This month, fans will indulge in an unprecedented sports smorgasbord, a result of revamped scheduling in the pandemic era.
It’s a good thing ESPN exists to deliver it all, around the clock.
But it was only 40 years ago today – Sept. 1, 1980 – that ESPN anticipated its first birthday with the advent of true, 24-hours-a-day, 7-days-a-week programming.
The start of an “endless sports marathon” with “no more timeouts” was news that then-ESPN President Chester R. Simmons wanted publicized any way possible, as ESPN Senior Vice President, Corporate Communications, Chris LaPlaca, wrote in a Sept. 2011 Front Row post.
ESPN heralded the move with a dramatic announcement (see video above featuring SportsCenter anchors George Grande and Sal Marciano and play-by-play announcer, the late Jim Simpson) and a comedic promo from The Famous Chicken (see sidebar below).
ESPN debuted Sept. 7, 1979, a full eight months before fellow media pioneer Cable News Network (CNN) launched in Atlanta on June 1, 1980. But CNN offered programming around the clock months before ESPN.
There were days when ESPN programmed around the clock, but many days it did not.
What did ESPN offer in the wee hours between SportsCenter ending the “broadcast day” at 2 a.m. and the 6 a.m. replay of that show?

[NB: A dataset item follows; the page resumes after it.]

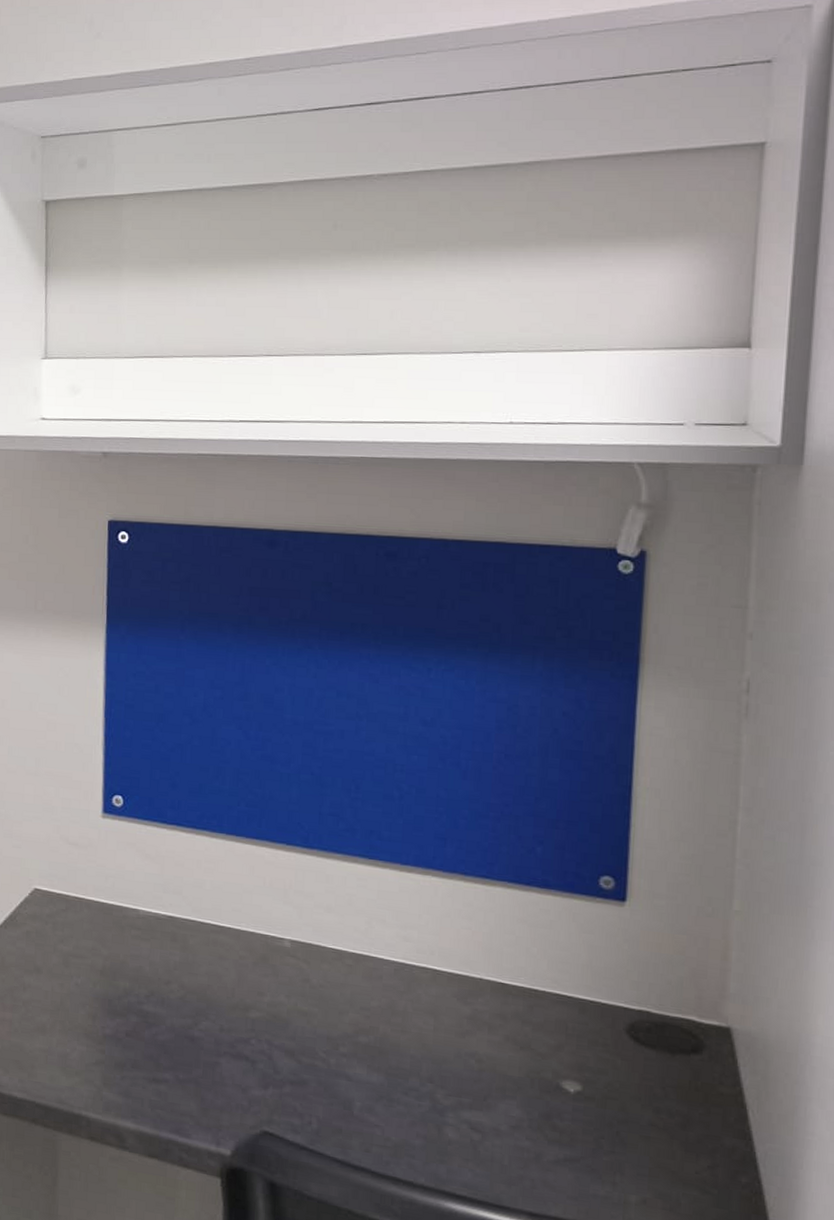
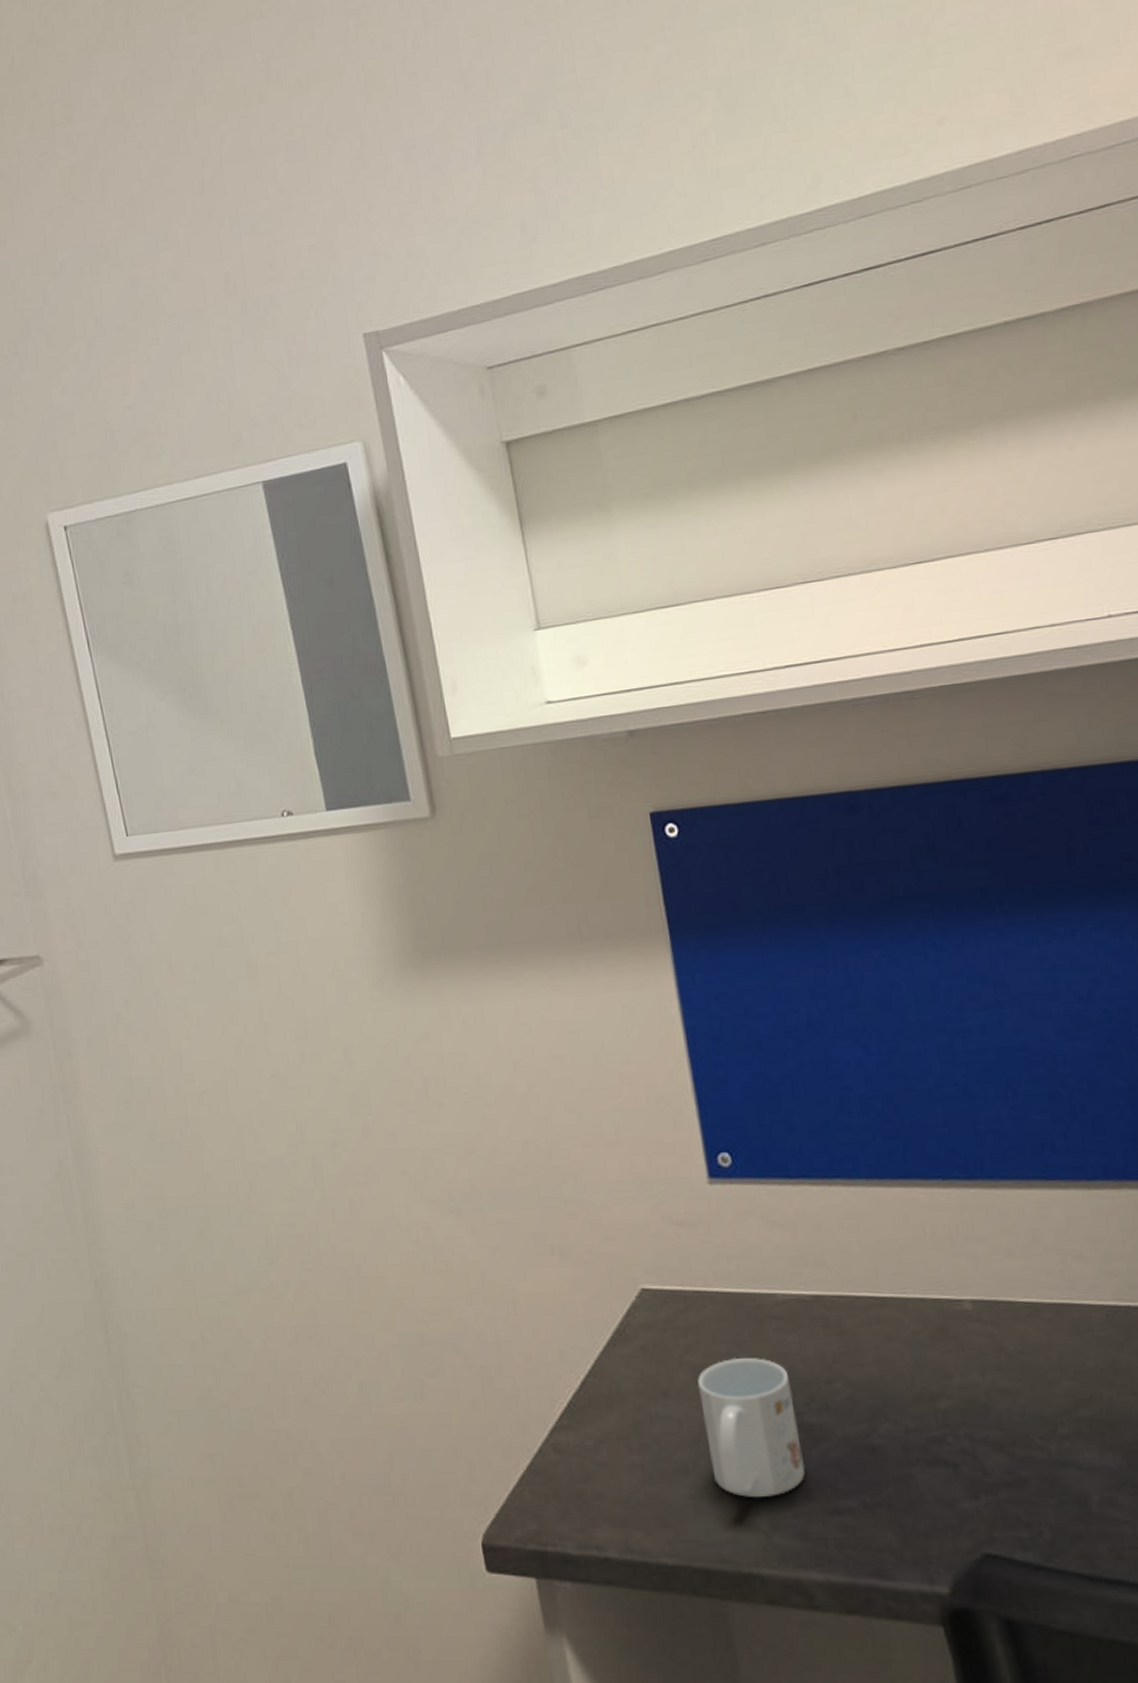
mug: none [64,952,138,1061] -> present [697,1357,806,1497]

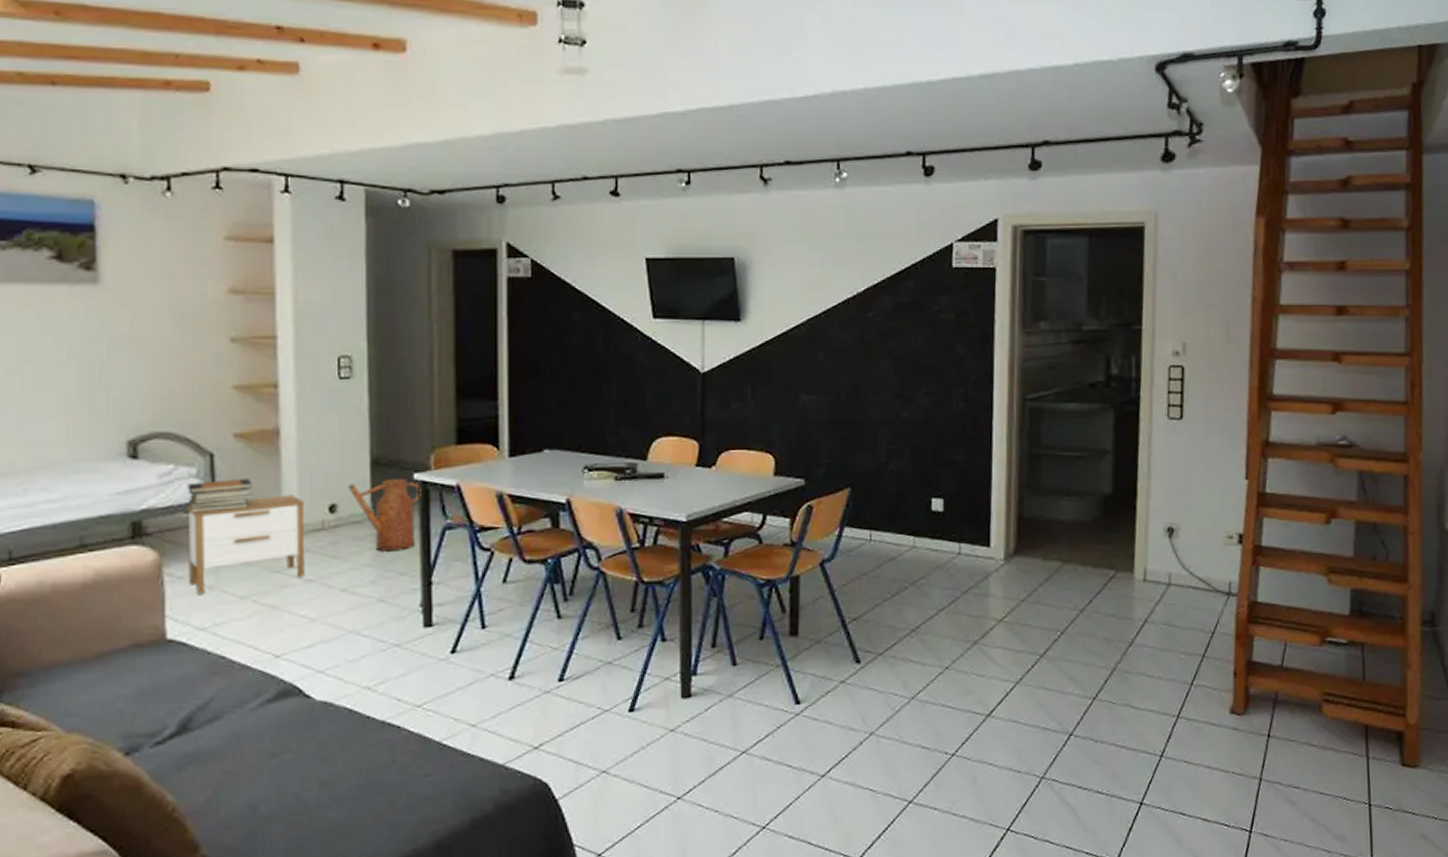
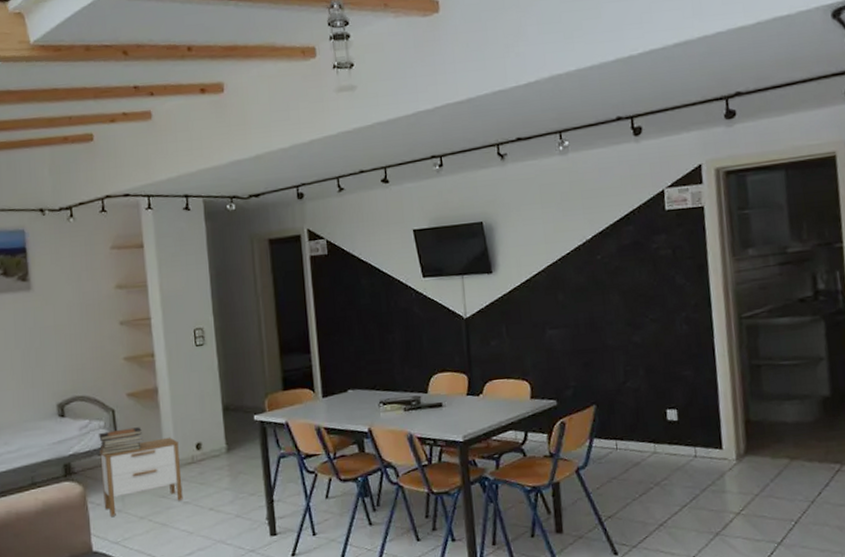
watering can: present [348,477,421,552] -> none [208,419,261,478]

Did ESPN “sign off” with the playing of the national anthem and the posting of a test pattern, as was the approach of most conventional television stations of that era?
The definitive answer won’t be found in ESPN’s vast video archives. Back then, the fledgling operation often reused videotapes in order to save money. Thus, some wonderful content has been lost.
“I don’t recall seeing ESPN sign off the air,” ESPN Founder Bill Rasmussen says. “We followed programming with a ‘sign-off,’ but it was a scrolling ‘Program Guide’ that ran until conventional programming began again at 6:00 a.m. Eastern.”
SportsCenter anchor Grande does recall playing the national anthem as a signoff.
“When we went to 24/7, we filled with taped SportsCenters, running the 2 a.m. SportsCenter all morning long,” Grande said.
Said Rasmussen: “1980 was more like having just another birthday. During that first year ESPN had done so much: NCAA basketball, College World Series, Frozen Four. It was good press – behind the scenes there was frequent frustration, but turning off the program guide and never signing off again was indeed a big deal, just nowhere near as big a deal as the launch in ’79.”